> GIVEN PASSAGE:
++++
The challenge of shifting to video for communication is that it’s becoming impossible to catalog every single piece of new content that’s being created. That makes it challenging to find the information stored in those videos. Employees can’t waste time watching hundreds or thousands of hours of video to find the information they need.
Video AI such as machine transcription, translation and user tagging when combined with advanced search and recommendations can help to bridge this gap. Then employees can search across your entire collection of videos
to find the exact moment in the right video to get the information that they need. Adding subtitles in multiple languages not only makes content more accessible, but also more inclusive for employees to watch in their preferred language.
However, as any company who has tried to use machine transcription for high profile content like a CEO town hall or marketing email knows, the technology isn’t perfect. Most organizations have their own brand names, departmental lingo, acronyms and even people’s names that are important to get right.
Bridging the Quality Gap with Video AI
Using raw machine transcription for company-wide webcasts can be a non-starter. Every company uses brand names and other terms that transcription engines won’t know out of the box. In some cases, the results it provides can be confusing or even downright embarrassing. Fortunately, there are a few things you can do to help bridge the gap.
We’re launching two features that can help:
The first one is to create a custom dictionary using our Vbrick Rev IQ video AI solution that lets you add words specific to your organization to help train the transcription. Not every platform offers this capability, but it can go a long way to improving transcription accuracy. You will want to include the company name, major brands, departments and acronyms. It’s also good to add the names of speakers or important executives.
These custom dictionaries won’t get you to 100% accuracy but they will definitely get you to a place where you can quickly clean up any remaining corrections in post-production. That’s another functionality we recently added to Rev; you can now ‘quick edit’ subtitles in any language so you can have confidence that they’re correct without having to manually transcribe your content.
Building an Enrichment Strategy
Once you have the tools you need for providing high quality subtitles, it’s time to evaluate your other enrichment needs. It’s important to consider different types of content and what additional metadata you want to add. Some content might already be transcribed, like a meeting recording, but you may want to translate the subtitles into additional languages or tag users in the video.
Some other examples include, if you want to provide all hands or company announcements in multiple languages in order to support international employees. Or you could have technical videos that are only used by employees in one language that you want to transcribe and make searchable. Or you may want to provide marketing content in more than one language depending on what markets you serve.
++++
Saved entries:
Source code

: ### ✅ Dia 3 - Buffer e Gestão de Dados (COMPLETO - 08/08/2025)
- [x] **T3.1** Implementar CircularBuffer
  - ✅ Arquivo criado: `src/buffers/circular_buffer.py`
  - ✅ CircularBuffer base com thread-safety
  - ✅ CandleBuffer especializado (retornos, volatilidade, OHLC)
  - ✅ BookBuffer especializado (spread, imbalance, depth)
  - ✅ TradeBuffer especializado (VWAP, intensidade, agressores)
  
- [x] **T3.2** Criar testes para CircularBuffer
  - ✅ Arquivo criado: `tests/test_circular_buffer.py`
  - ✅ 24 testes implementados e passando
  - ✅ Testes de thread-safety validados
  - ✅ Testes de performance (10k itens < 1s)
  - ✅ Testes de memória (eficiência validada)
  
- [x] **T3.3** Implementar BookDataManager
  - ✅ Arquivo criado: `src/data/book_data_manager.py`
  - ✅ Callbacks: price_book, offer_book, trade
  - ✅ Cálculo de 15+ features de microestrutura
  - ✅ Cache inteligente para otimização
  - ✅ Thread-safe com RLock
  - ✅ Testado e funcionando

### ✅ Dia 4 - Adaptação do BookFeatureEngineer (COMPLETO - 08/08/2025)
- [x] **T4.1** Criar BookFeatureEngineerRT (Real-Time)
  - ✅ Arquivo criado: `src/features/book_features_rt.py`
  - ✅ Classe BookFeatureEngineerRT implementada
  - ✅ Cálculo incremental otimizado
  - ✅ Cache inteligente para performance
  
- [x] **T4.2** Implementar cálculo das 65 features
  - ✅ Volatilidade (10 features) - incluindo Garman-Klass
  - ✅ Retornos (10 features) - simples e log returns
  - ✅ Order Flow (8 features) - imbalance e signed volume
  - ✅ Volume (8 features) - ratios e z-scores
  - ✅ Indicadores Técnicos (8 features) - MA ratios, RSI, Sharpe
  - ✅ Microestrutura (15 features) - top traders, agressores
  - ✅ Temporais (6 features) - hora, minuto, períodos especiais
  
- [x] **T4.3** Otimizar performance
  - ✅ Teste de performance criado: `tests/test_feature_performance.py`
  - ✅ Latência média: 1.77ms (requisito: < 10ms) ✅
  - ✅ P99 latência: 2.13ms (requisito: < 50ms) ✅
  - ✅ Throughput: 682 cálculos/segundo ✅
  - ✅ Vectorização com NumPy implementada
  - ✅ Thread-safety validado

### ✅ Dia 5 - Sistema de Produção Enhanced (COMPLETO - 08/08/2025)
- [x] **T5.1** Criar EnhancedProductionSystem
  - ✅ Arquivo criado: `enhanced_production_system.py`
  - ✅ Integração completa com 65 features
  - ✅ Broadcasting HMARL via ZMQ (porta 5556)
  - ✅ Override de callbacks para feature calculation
++++
> REQUIRED ACTIONS:
1. In the text on video AI for workplace communication, what should a custom dictionary include?
2. Carry the text on video AI and enrichment strategy forward from its final sentence.

> TASK RESPONSES:
1. The company name, major brands, departments, acronyms, and the names of speakers or important executives.

2.
Note that if you want to tag users in your video content, you need to have high quality photos to use as a reference, and importantly, you also need to make sure you have permission to use those photos. The Rev platform easily allows any employee to opt out of using their photo for facial recognition.
Lastly, get a sense for how much content you’re creating and whether you have existing content that you want to enrich with video AI. Once you have this inventory completed, you may find that the sheer volume of content you want to enrich could force you to prioritize where you want to start.
Cost-Sharing Model
Depending on how much content you have and your goals for using video enrichment AI, it might not have been planned into your existing budget. This could mean prioritizing the most valuable use cases and enriching your content over time. Or you may be able to find ways to share these costs with other teams within your organization.
For this reason, we can provide reporting on which users are enriching their content and what the relative costs are. That way you can build a chargeback model so that the other teams can fund their own video enrichment AI needs if they are interested.
Driving Discoverability with Video AI
Now that you have added all of this rich metadata to your video content, you can surface it to employees to help accelerate their work.You will want to consider who can contribute content and what content your individual teams should be able to access.
Vbrick Rev provides comprehensive search capabilities as well as role-based access control and individual level permissions that help make content easily discoverable. We also provide content recommendations that help surface content that is popular, timely and is related to each individual user’s interests.
Wrap Up
As the ease of video content creation continues to accelerate, it will increasingly become a valuable tool for capturing knowledge from across your enterprise. The key is to have an Enterprise–wide strategy for managing that video content, and the right tools to surface that content to help accelerate learning and knowledge sharing between employees across departments, and around the globe.